My husband and I have been married for about 2 years now. I have always known that he admires women cause he has pictures of different models on his computer and on his fb page. Before we got married he was going out with a girl who broke up with him and went after someone else. Then he met me and we were going out, during our relationship he got a job in a high paying company. All of a sudden his ex shows up and requests that they continue their relationship. My husband disagreed, but i noticed in the course of our relationship, he was still seeing her. I had absolutely nothing against it, then we got married. My husband has girls as friends. At first during the first few months of our marriage he would be hiding his phones and his fb page from me, this made me suspicious so i confronted him and of course he denied, and said i was reading meaning into little things. At times when i wake up at 2am, he'd be in the toilet sending text messages or making silent calls. I confronted him again, but instead of letting us discuss he flares up. So one day i picked up his phone and read all his texts. He was still in contact with his ex girlfriend, scheduling meetings with her. I decided to show him the text messages and he said yes that they've been seeing each other. that because of the way i would feel he wasn't telling me. he said they were just friends. I wasn't comfortable with it, because i was now seeing her as being desperate, but the unfortunate thing was that he was seeing that. He kept saying nothing can happen between them, that they're just friends. I still wasn't comfortable, so i told him that he should let me know anytime he wants to go and see her. that by hiding it he's making things worse. He agreed. Nothing was said about her since then. Only for him to leave his fb open and see all the messages they 've been exchanging.
How he finds her so beautiful and loves her pictures and misses her. n.b My hubby has never paid me a compliment, he has never told me he misses, loves me unless i tell him first. The hurtful part is that when they saw last she said he left her wet and he replied you left me hard. I haven't been able to erase it since then. i am hurt and my trust for him as been totally destroyed. What can i do?


----------



## Chris Taylor (Jul 22, 2010)

he's showing no respect for you, but you "trained" him that way.

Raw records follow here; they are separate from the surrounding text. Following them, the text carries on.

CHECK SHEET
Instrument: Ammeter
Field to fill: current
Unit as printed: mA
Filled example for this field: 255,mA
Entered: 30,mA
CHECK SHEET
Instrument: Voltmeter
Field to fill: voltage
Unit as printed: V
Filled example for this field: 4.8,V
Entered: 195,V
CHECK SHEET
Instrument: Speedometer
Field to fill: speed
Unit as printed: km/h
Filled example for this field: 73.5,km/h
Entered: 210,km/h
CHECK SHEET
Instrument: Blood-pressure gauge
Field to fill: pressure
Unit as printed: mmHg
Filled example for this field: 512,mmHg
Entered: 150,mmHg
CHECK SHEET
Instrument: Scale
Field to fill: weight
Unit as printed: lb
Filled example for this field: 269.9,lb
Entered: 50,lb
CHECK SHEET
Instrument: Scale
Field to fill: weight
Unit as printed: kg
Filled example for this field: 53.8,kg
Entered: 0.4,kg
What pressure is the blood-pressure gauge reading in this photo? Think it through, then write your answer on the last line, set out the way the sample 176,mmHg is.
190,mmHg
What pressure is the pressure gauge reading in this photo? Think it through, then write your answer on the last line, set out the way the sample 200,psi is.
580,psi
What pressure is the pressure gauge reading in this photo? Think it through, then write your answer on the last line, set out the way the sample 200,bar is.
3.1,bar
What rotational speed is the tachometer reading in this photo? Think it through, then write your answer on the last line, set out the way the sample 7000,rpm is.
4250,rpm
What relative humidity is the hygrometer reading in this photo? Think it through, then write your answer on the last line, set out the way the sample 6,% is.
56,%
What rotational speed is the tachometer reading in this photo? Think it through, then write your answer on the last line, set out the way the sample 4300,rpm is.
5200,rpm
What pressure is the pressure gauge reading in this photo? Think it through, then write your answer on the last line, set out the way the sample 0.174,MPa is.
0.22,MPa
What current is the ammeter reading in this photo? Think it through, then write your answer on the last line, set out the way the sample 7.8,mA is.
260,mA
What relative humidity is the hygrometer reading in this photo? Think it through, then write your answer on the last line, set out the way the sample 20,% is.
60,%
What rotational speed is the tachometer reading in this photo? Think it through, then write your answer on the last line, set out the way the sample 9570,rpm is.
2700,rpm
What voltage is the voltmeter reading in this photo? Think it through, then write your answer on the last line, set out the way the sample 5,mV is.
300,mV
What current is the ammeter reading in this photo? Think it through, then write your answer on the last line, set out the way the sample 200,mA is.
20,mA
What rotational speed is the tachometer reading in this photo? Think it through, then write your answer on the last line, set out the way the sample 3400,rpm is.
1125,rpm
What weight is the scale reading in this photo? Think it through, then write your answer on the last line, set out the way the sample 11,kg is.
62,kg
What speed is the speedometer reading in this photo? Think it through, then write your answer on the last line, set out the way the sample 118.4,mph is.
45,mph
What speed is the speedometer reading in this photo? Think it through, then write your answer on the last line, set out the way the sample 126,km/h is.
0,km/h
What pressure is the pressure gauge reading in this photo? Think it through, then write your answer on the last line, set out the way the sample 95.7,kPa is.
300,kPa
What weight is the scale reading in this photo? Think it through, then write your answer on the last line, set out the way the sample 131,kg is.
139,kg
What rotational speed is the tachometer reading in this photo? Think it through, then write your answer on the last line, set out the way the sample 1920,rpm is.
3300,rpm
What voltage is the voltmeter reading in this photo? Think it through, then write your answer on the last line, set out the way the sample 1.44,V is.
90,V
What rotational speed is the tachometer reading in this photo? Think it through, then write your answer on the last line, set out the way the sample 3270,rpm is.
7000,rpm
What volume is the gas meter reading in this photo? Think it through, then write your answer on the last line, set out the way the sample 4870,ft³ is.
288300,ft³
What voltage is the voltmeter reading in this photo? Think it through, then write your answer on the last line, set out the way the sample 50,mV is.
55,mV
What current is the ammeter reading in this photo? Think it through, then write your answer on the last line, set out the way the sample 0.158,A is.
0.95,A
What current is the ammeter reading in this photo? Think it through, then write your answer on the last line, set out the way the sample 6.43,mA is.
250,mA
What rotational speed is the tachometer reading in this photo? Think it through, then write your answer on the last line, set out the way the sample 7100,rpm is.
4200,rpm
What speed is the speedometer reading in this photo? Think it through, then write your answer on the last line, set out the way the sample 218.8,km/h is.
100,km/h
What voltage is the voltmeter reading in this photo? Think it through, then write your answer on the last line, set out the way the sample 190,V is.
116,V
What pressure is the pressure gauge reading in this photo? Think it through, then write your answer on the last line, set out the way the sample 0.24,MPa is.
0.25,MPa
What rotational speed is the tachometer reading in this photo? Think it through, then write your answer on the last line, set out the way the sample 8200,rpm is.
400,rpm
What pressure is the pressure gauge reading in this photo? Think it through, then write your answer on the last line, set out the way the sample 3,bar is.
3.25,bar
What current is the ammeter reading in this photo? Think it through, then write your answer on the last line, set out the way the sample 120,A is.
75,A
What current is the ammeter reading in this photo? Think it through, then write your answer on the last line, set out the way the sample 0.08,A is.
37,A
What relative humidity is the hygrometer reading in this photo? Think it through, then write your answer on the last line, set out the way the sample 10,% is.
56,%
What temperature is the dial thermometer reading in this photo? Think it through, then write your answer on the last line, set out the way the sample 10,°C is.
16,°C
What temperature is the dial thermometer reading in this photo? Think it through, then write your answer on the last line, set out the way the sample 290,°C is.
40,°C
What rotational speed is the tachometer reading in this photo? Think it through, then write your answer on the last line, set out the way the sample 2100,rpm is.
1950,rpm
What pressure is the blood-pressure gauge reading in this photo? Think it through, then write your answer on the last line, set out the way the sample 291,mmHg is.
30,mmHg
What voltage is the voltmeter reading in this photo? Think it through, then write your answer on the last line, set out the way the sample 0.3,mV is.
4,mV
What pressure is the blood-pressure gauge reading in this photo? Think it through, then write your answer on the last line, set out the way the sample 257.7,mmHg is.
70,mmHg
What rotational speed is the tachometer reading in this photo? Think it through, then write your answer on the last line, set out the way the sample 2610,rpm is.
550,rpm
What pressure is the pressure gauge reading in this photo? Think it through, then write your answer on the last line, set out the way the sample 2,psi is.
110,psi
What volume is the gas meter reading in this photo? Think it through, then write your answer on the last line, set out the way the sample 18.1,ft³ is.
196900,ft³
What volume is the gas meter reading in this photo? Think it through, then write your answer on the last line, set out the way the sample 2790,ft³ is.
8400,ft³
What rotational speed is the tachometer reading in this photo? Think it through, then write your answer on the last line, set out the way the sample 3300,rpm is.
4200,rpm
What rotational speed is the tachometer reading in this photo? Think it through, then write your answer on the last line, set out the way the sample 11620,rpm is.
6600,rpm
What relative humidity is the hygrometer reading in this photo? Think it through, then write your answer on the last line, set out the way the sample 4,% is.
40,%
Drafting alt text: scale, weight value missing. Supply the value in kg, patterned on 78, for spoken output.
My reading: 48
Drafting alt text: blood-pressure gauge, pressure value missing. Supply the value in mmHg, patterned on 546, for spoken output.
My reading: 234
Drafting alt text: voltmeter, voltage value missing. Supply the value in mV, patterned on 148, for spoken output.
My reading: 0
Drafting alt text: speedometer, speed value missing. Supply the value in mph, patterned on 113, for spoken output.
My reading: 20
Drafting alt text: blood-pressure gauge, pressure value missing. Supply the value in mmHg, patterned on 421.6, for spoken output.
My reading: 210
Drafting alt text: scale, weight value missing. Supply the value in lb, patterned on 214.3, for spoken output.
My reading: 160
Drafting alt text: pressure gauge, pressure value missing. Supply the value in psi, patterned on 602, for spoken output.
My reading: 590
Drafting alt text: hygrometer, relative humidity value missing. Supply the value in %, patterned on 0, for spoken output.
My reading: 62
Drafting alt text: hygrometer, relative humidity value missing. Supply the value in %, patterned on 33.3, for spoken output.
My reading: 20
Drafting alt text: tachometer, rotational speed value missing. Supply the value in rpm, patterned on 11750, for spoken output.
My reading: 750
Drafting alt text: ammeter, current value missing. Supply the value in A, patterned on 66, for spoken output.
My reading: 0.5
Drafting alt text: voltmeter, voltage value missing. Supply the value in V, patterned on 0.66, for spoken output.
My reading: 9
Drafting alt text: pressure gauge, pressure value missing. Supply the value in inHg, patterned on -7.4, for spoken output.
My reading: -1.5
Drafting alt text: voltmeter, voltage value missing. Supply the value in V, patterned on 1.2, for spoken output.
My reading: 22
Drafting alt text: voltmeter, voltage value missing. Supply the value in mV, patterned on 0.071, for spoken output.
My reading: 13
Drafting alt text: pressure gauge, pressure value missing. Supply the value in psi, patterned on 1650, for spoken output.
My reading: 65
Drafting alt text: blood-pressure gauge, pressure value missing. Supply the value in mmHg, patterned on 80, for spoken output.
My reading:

You had nothing against it before you were married, his thinking is why should you have a problem with it now?

They are more than just friends and you have to put your foot down. Counseling is probably the best way to go otherwise you just drive his behavior underground.


----------



## Rob774 (Sep 27, 2010)

I agree with Chris. I man can't do ANYTHING that you don't allow. Not only did you allow it initially... you rubberstamped it to continue. Like giving the fox the keys to the hen house. Your hubby is a creep, whose openly having an EA right in front of your eyes. But you have to to take some blame too, because forever the reason, you didn't "squash" this when you had the chance. All you did is compromise your position as a strong woman. Regain your identidy and end this.


----------